Mr. Mugabe Resists
FOR A DAY or two last week it looked as though Robert Mugabe might finally accept the end of his disastrous misrule of Zimbabwe. Authorities acknowledged that the opposition won a March 29 election for parliament, and there were reports that Mr. Mugabe was being urged to concede defeat in the presidential vote. Yet now, bolstered by the corrupt cadres of his ruling party and the security forces that still support him, the 84-year-old autocrat seems to be preparing to stay in power by force. While the results of the presidential vote are being withheld by the electoral commission, Mr. Mugabe's regime is suggesting it will contest a runoff election with opposition leader Morgan Tsvangirai -- one in which it would probably resort to the violence it used to win previous elections. On Sunday, Mr. Mugabe's thugs began invading white-owned farms, repeating a tactic the president adopted the last time he lost an election, in 2000.
Mr. Tsvangirai charged in an opinion article published yesterday in Britain's Guardian newspaper that Mr. Mugabe "is now amassing government troops; blocking court proceedings" intended to force the release of the election results; raiding opposition offices; and mobilizing the militia groups involved in past electoral violence and land seizures. The opposition leader called for "strong action" from international institutions such as the International Monetary Fund and "major powers . . . such as South Africa, the US and Britain . . . to oblige [Mr.
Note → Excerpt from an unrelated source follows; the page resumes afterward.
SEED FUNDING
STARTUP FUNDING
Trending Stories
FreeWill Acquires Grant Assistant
Mugabe] and his minions to retire."
Mr. Tsvangirai maintains that he won more than 50 percent of the presidential vote and that any runoff -- required when no candidate receives at least half the vote -- would be "a sham." In fact, an independent survey put the opposition leader's total at just under 50 percent, compared with about 40 percent for Mr. Mugabe. If the official results mandate a runoff, the opposition would be wrong to reject it. But Mr. Tsvangirai is right to be wary of official manipulation -- Mr. Mugabe's supporters are calling for a recount, even though results haven't yet been released -- as well of the danger that a second round would be a cover for the regime's repression.
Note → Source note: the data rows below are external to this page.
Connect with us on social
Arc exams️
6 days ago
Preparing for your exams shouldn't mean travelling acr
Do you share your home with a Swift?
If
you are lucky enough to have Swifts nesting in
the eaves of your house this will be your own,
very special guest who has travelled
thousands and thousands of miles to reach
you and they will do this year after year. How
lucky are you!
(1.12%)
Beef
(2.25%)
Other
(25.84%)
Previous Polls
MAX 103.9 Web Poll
In a positive sign, the opposition leader has offered assurances to Mr. Mugabe and his supporters: that the president will not be prosecuted, that government employees will not be fired and that land awards to Mr. Mugabe's cronies will be preserved. That could be the foundation for a peaceful political transition. What's still needed is concerted action by the governments upon which Mr. Tsvangirai has called -- starting with South Africa, which has been characteristically but inexcusably slow to use its influence in this crisis. South African President Thabo Mbeki claimed Saturday that there was "time to wait." In fact there is not: If Mr. Mugabe's violent campaign to remain in power is to be forestalled, Mr. Mbeki and other African leaders must act immediately.